On acylindrical tree actions and outer automorphism group of Baumslag-Solitar groups

TL;DR

This paper investigates acylindrical actions on trees, establishing criteria for non-elementary acylindrical actions and demonstrating the acylindrical hyperbolicity of outer automorphism groups of Baumslag-Solitar groups.

Contribution

It introduces new criteria for quotient actions to remain acylindrical and applies these to analyze the outer automorphism groups of Baumslag-Solitar groups, proving their acylindrical hyperbolicity.

Findings

Quotient of a 1-acylindrical action remains 1-acylindrical.

Criteria for non-elementary acylindrical actions are established.
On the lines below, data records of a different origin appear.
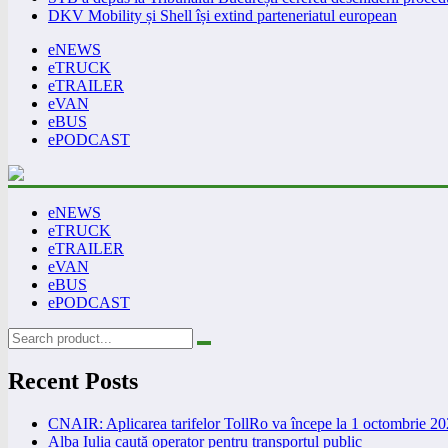
DKV Mobility și Shell își extind parteneriatul european
eNEWS
eTRUCK
eTRAILER
eVAN
eBUS
ePODCAST
eNEWS
eTRUCK
eTRAILER
eVAN
eBUS
ePODCAST
Recent Posts
CNAIR: Aplicarea tarifelor TollRo va începe la 1 octombrie 2
Alba Iulia caută operator pentru transportul public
Outer automorphism groups of non-solvable Baumslag-Solitar groups are acylindrically hyperbolic.

Abstract

This paper explores acylindrical actions on trees, building on previous works related to the mapping class group and projection complexes. We demonstrate that the quotient action of a $1$-acylindrical action of a group on a tree by an equivariant family of subgroups remains $1$-acylindrical. We establish criteria for ensuring that this quotient action is non-elementary acylindrical, thus preserving acylindrical hyperbolicity of the group. Additionally, we show that the fundamental group of a graph of groups admits the largest acylindrical action on its Bass-Serre tree under certain conditions. As an application, we analyze the outer automorphism group of non-solvable Baumslag-Solitar groups, we prove its acylindrical hyperbolicity, highlighting the differences between various tree actions and identifying the largest acylindrical action.